Hoje é a primeira vez que venho ao mercado depois que essa
merda toda começou. As ruas não estão vazias como deveriam, mas estão mais
vazias do que imaginei que estariam. As pessoas estão acuadas, parecem
assustadas. De máscaras, elas se comunicam pelo olhar. Não é nada agradável o
que os olhos dizem: “Estamos acuados. Estamos assustados”.

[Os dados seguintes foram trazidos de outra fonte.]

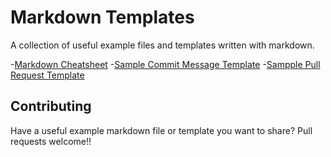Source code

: # Markdown Templates
A collection of useful example files and templates written with markdown.

-[Markdown Cheatsheet](https://github.com/theogainey/Markdown-Templates/blob/main/Markdown_Cheat_Sheet.md)
-[Sample Commit Message Template](https://github.com/theogainey/Markdown-Templates/blob/main/Sample_Commit_Message_Template.md)
-[Sampple Pull Request Template](https://github.com/theogainey/Markdown-Templates/blob/main/Sample_Pull_Request_Template.md)

## Contributing
Have a useful example markdown file or template you want to share? Pull requests welcome!! 

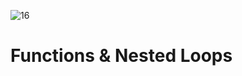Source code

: ![16](https://github.com/manningstinson/holbertonschool-low_level_programming/assets/104523090/6977775f-f254-48b0-8096-6b786974ec47)
# Functions & Nested Loops
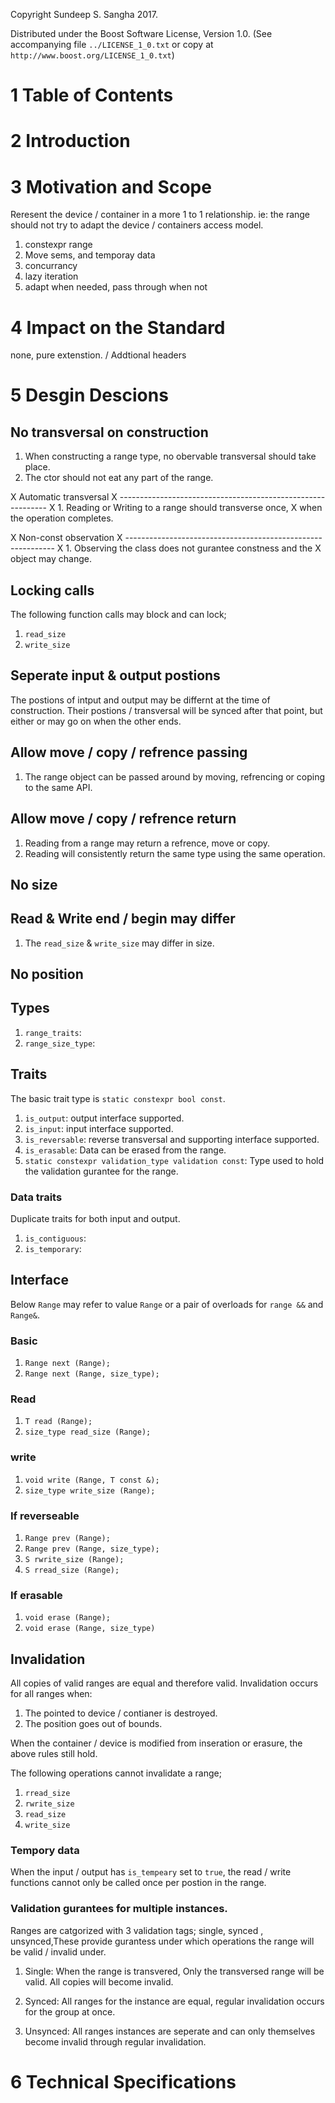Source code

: Copyright Sundeep S. Sangha 2017.

Distributed under the Boost Software License, Version 1.0.
 (See accompanying file `../LICENSE_1_0.txt` or copy at
       `http://www.boost.org/LICENSE_1_0.txt`)

1 Table of Contents
============================================================

2 Introduction
============================================================

3 Motivation and Scope
============================================================
Reresent the device / container in a more 1 to 1
relationship. ie: the range should not try to adapt the
device / containers access model.

1. constexpr range
2. Move sems, and temporay data
3. concurrancy
4. lazy iteration
5. adapt when needed, pass through when not

4 Impact on the Standard
============================================================
none, pure extenstion. / Addtional headers

5 Desgin Descions
============================================================
No transversal on construction
------------------------------------------------------------
1. When constructing a range type, no obervable transversal
   should take place.
2. The ctor should not eat any part of the range.

X Automatic transversal
X ------------------------------------------------------------
X 1. Reading or Writing to a range should transverse once,
X    when the operation completes.

X Non-const observation
X ------------------------------------------------------------
X 1. Observing the class does not gurantee constness and the
X   object may change.

Locking calls
------------------------------------------------------------
The following function calls may block and can lock;
1. `read_size`
2. `write_size`

Seperate input & output postions
------------------------------------------------------------
The postions of intput and output may be differnt at the
time of construction. Their postions / transversal will be
synced after that point, but either or may go on when the
other ends.

Allow move / copy / refrence passing
------------------------------------------------------------
1. The range object can be passed around by moving,
   refrencing or coping to the same API.

Allow move / copy / refrence return
------------------------------------------------------------
1. Reading from a range may return a refrence, move or copy.
2. Reading will consistently return the same type using the
   same operation.

No size
------------------------------------------------------------

Read & Write end / begin may differ
------------------------------------------------------------
1. The `read_size` & `write_size` may differ in size.

No position
------------------------------------------------------------

Types
------------------------------------------------------------
1. `range_traits`:
2. `range_size_type`:

Traits
------------------------------------------------------------
The basic trait type is `static constexpr bool const`.
1. `is_output`: output interface supported.
2. `is_input`: input interface supported.
3. `is_reversable`: reverse transversal and supporting
    interface supported.
4. `is_erasable`: Data can be erased from the range.
5. `static constexpr validation_type validation const`: Type
   used to hold the validation gurantee for the range.

### Data traits
Duplicate traits for both input and output.

1. `is_contiguous`:
2. `is_temporary`:

Interface
------------------------------------------------------------
Below `Range` may refer to value `Range` or a pair of
overloads for `range &&` and `Range&`.

### Basic
1. `Range next (Range);`
2. `Range next (Range, size_type);`

### Read
1. `T read (Range);`
2. `size_type read_size (Range);`

### write
1. `void write (Range, T const &);`
2. `size_type write_size (Range);`

### If reverseable
1. `Range prev (Range);`
2. `Range prev (Range, size_type);`
3. `S rwrite_size (Range);`
3. `S rread_size (Range);`

### If erasable
1. `void erase (Range);`
2. `void erase (Range, size_type)`

Invalidation
------------------------------------------------------------
All copies of valid ranges are equal and therefore valid.
Invalidation occurs for all ranges when:
1. The pointed to device / contianer is destroyed.
2. The position goes out of bounds.

When the container / device is modified from inseration or
erasure, the above rules still hold.

The following operations cannot invalidate a range;
1. `rread_size`
2. `rwrite_size`
3. `read_size`
4. `write_size`

### Tempory data
When the input / output has `is_tempeary` set to `true`, the
read / write functions cannot only be called once per
postion in the range.

### Validation gurantees for multiple instances.
Ranges are catgorized with 3 validation tags; single, synced
, unsynced,These provide gurantess under which operations
the range will be valid / invalid under.

1. Single: When the range is transvered, Only the
   transversed range will be valid. All copies will become
   invalid.

2. Synced: All ranges for the instance are equal, regular
   invalidation occurs for the group at once.

3. Unsynced: All ranges instances are seperate and can only
   themselves become invalid through regular invalidation.

6 Technical Specifications
============================================================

Fila para entrar. Uma mulher segurando um frasco de
spray borrifa álcool nas mãos e braços de cada cliente. Gotículas se chocam
contra meu rosto. Meus olhos ardem. Não sou o único. A mulher ao meu lado
reclama. Seus olhos também queimam em contato com o álcool. Não é nada
agradável o que os olhos dizem: “Estamos acuados. Estamos assustados. Estamos
ardendo”.
Outra fila. Uma mulher segurando um termômetro
infravermelho verifica a temperatura dos clientes. Ela aponta o aparelho para a
minha testa. Alguns instantes se passam e uma luz verde acende. Ela verifica o
visor e fala “Tudo certo! Boas compras!”. Enquanto parto em direção à seção dos
legumes, ouço um apito. Olho para trás e uma senhora com idade para ser minha
vó é arrastada para fora do mercado. O termômetro infravermelho na mão da
mulher emite uma luz vermelha.
Enquanto percorro os corredores do mercado, eu me
deparo com pequenos detalhes que me lembram de um passado remoto: o alho
continua caro, os carrinhos continuam com as rodas emperradas e mais da metade
dos caixas permanecem vazios. Detalhes que me lembram de uma época onde não
precisávamos de máscaras. Uma época onde se comunicar através do olhar era
satisfatório, não obrigatório. Abro um sorriso. Percebo que, apesar de todo o
terror instaurado, algumas coisas permanecem como antes.